PHARAOS – we’ve tried nothing and we’re all out of ideas

(CD, hip hip hip)

Here is a little story about a friend of mine that I have never told anybody, and I have no idea how many people know about this at all anyway. Quite a few years back, when live was still a lot easier, he fell in love with a girl, as it happens every day of the earth a hundred times. We were together on a concert either of Jets To Brazil or an early Weakerthans-show, when they were still good and hadn’t turned into a festival-opener act. In these days we had just stopped to wear band t-shirts all the time and tried to go for a more stylish approach to all things. Maybe this is what attracted him to this special girl and her to him. She was maybe two years older than him and had spent some time in the USA, so she had that special air of scenester knowledge around her. Their relationship lasted for a couple of months and then they broke up. Nothing special so far, but the real tragic (or weird) thing about their break up was that once, a few weeks after the fact he discloses the whys and whats of their break up to me.

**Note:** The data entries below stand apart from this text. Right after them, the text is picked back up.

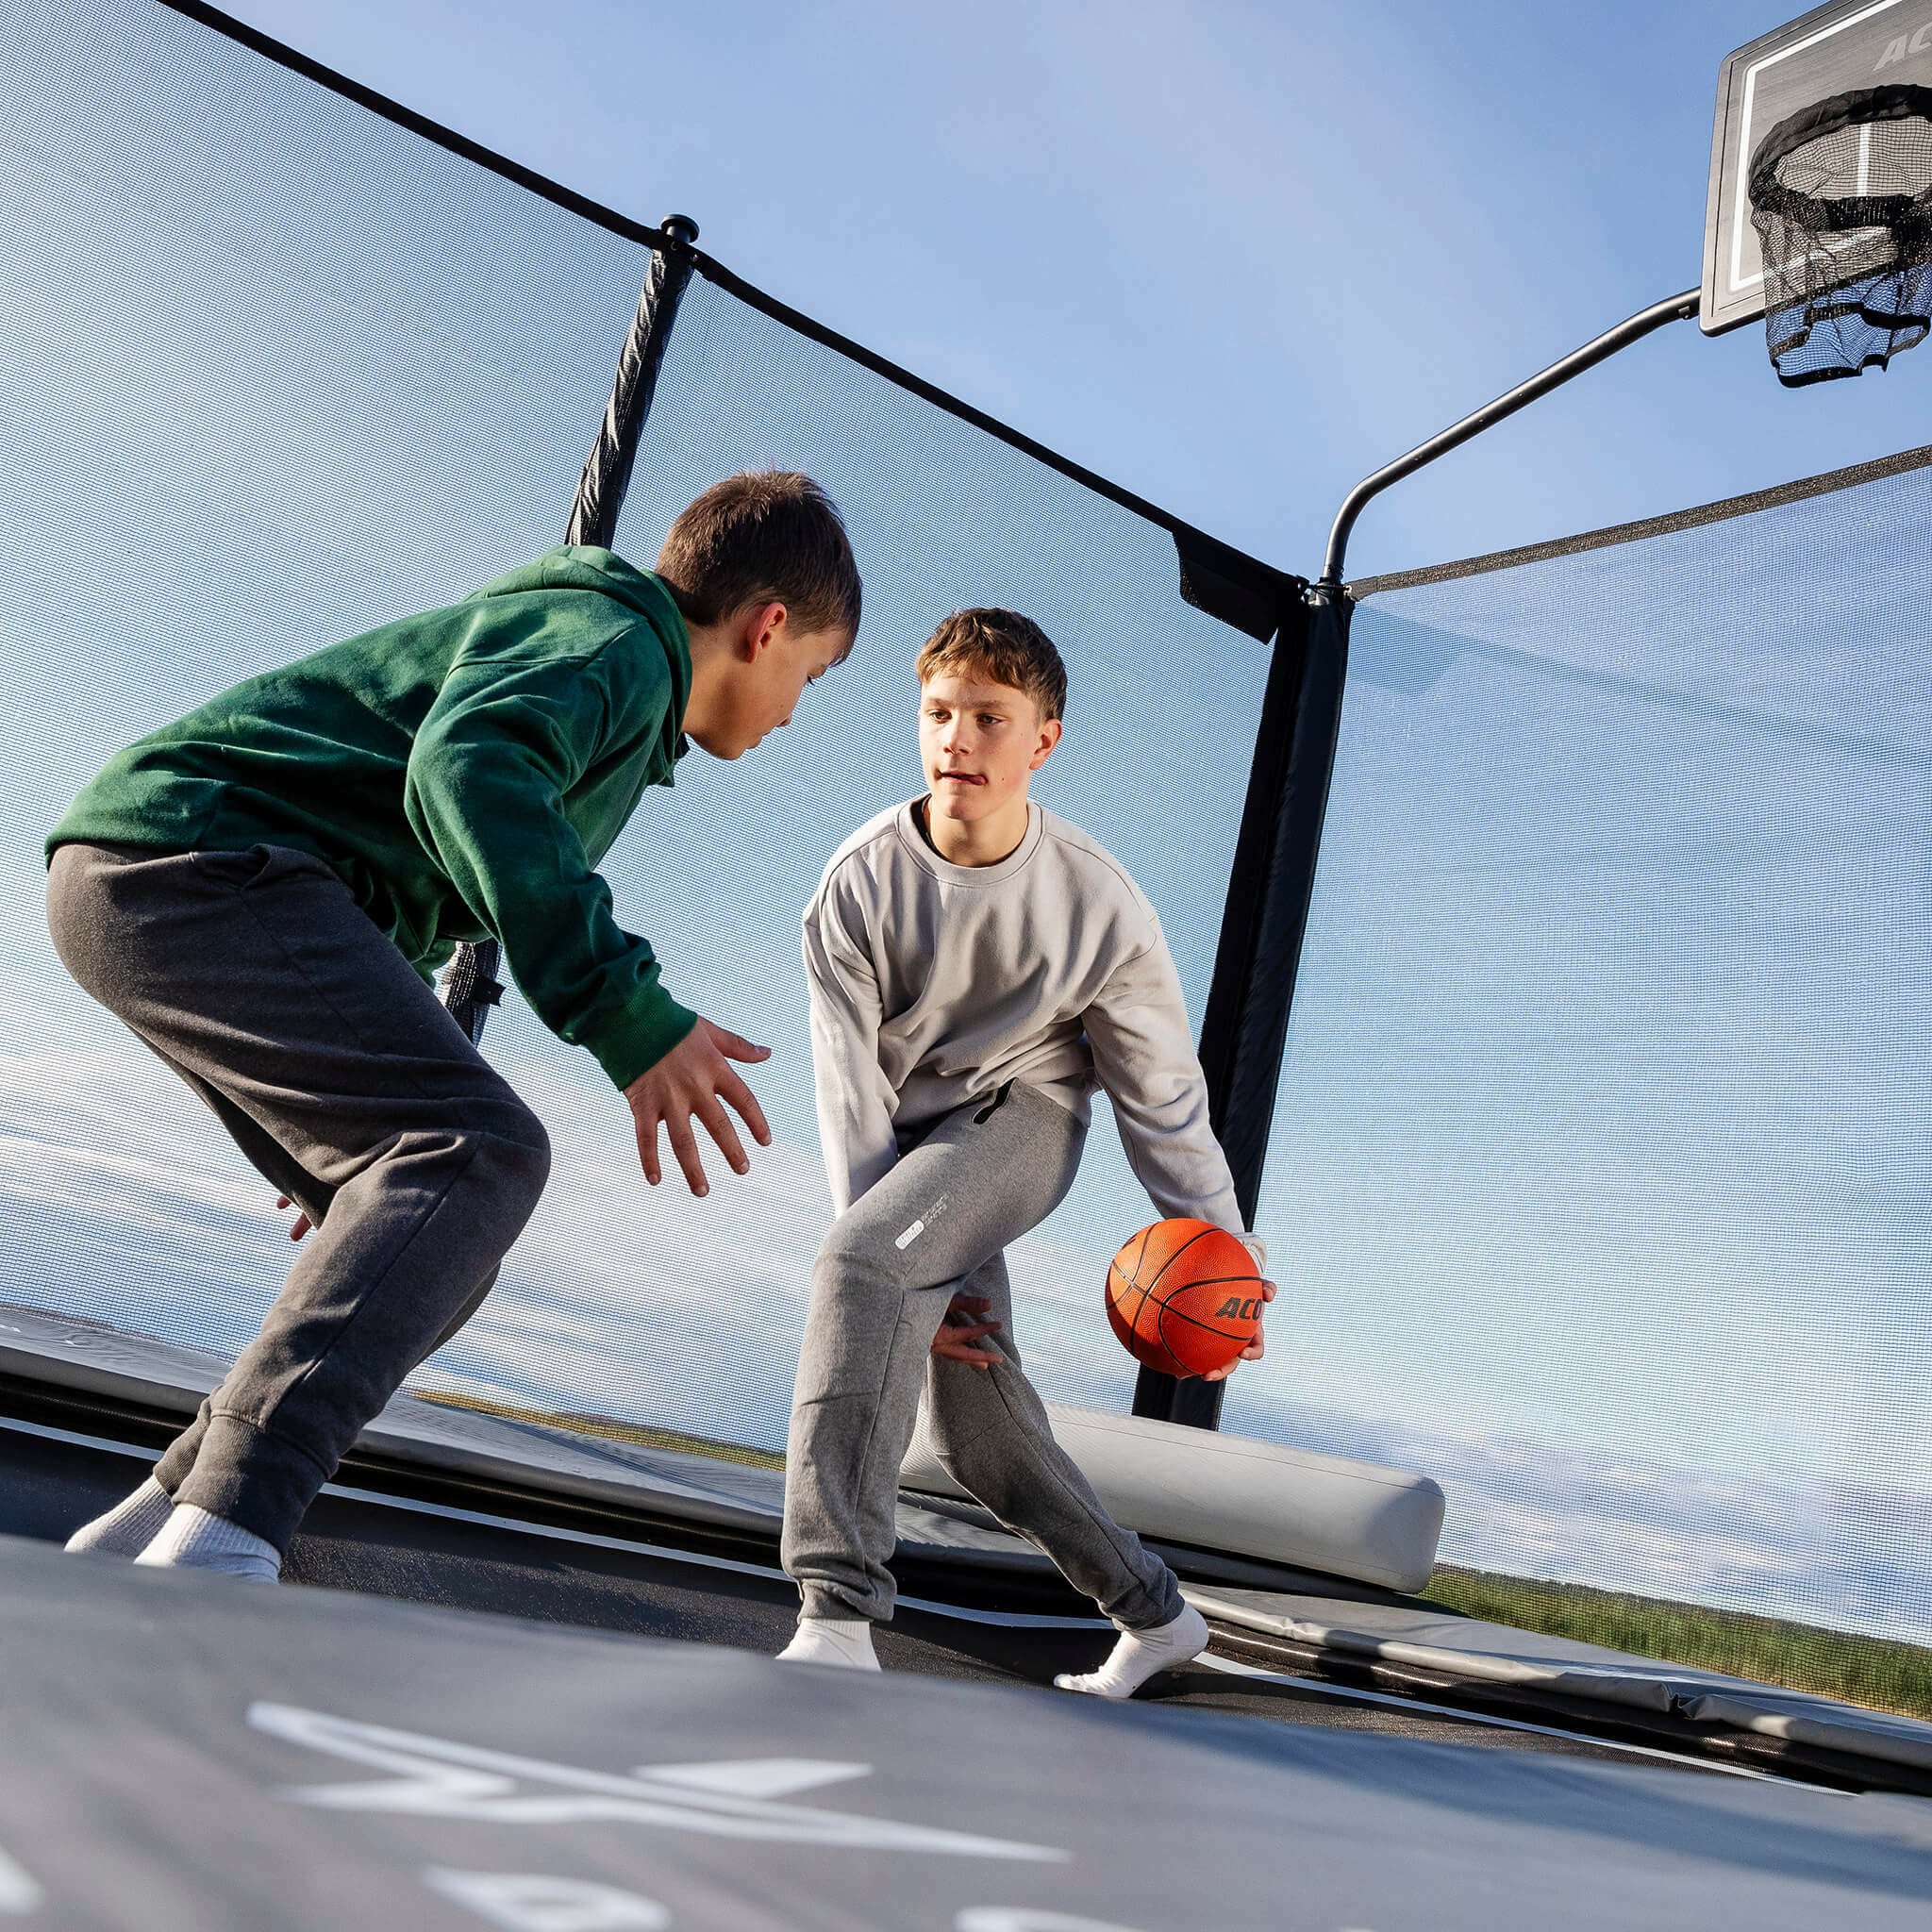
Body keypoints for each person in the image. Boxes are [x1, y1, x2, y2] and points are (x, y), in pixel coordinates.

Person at [47, 470, 861, 1583]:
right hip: (194, 860)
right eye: (806, 676)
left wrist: (356, 1090)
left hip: (155, 875)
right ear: (765, 628)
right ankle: (228, 1538)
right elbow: (470, 765)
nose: (790, 713)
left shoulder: (588, 652)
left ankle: (160, 1520)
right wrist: (624, 1010)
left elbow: (401, 867)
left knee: (441, 1238)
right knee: (481, 1152)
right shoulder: (617, 647)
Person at [778, 607, 1272, 1699]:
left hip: (1028, 1113)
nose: (956, 737)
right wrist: (911, 1263)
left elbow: (1161, 1096)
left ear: (1042, 739)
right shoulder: (855, 882)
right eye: (937, 713)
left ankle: (834, 1612)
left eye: (989, 718)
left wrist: (1228, 1257)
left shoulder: (1099, 902)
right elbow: (848, 1094)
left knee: (856, 1261)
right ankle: (1156, 1611)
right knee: (978, 1436)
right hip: (910, 1150)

The thing was like this: they looked good together and seemed to enjoy each other quite well as far as I could tell. But then one day she said to him, that she thought about her life and she had set her mind to change her style. She didn’t want to keep on in the same style anymore because it seemed superficial and also unfashionable to her. She really threw out all her alternative rock and pop CDs, stuff that some months ago she had claimed to me was the best thing and meant all the life to her. I know, because I held my hands open and caught some Pearl Jam albums, my first Karate album (which was a blessing, I still love their music) and some lesser known alternative pop. In these days bands like these (not Pearl Jam but the lesser known ones) would still play squats that usually housed only hardcore and straightforward punk bands on the reason of being on an indie label and from the US. Anyway, she broke up with my pal because he questioned her reasons and the rationality of her decisions. Basically, she told him to either go along with her or get lost. She had decided to get tattoos and piercings and colour her hair in strange ways, and get interested in all kinds of deviant issues. Very much like Suicide Girls (if you know that…) and to give her credit she was one of the first people around here to approach that kind of lifestyle.

Consequently, she left Austria for New York not long after that and we haven’t heard of her since. For all I know she could be a gothic-arts-rock-chick or a paediatrician right now. Who cares? My friend though was shattered for the time being. He boiled all of this down to her leaving him for wearing the wrong kind of clothes and listening to the wrong kind of music – all of which attracted her to him just half a year earlier. But that is the way people are and the way fashions go. But what is wrong about sticking to something you like once you have found something that gives meaning to your life? Nothing, I would say. Not a single damn thing.

And the reason I am remembering all of this now is because of this album here: “we’ve tried nothing and we’re all out of ideas” by the Pharaos. Not only does the title perfectly describe the slacker lifestyle we had back then, their music is also a lot like what my friend liked to listen to (me also, but I also listened to punk, Japan Noise and country at the same time, while he only listened to that early style of emo pop). Two guitars, bass and drums with not a lot ado and no electronics or guitar solos, radiating energy that lives on melodies and the punch they are able to produce in their arrangements. Four guys in their middle to late twenties, with not a lot to do but bang it out in their garage. All of this seems so familiar and at the same time it is fresh and crisp. Yes, probably I have the feeling that I have heard all of this before, but I don’t care. I also re-discovered the first albums of Elvis Costello and the Stiff Little Fingers long after their height, and so I know that there are people who had the same “heard that”-feeling when they listened to the stuff that I am comparing this to now.

No, no, no. I like the Pharaos and this seven song mini album. They bitch about tv advertisement (yeah, right...), sing about how they lost orientation somewhere in a city and how they killed a moth in their wardrobe or how much it sucks to get stuck in traffic. There might be some deeper meaning to all of this, but they do their bitching with energy and harmony vocals in the back at times, so what do I care. I know already that it is the little things that make or break live, and in memory these little things either get lost or stick forever. They might be great to watch in a small club, so I will keep an eye out for their name. Anyway, today it is all foggy and soggy outside, and inside the rooms take their time to getting really warm and cosy, so some nice alternative pop is all the best to keep us comfy on this Sunday noon.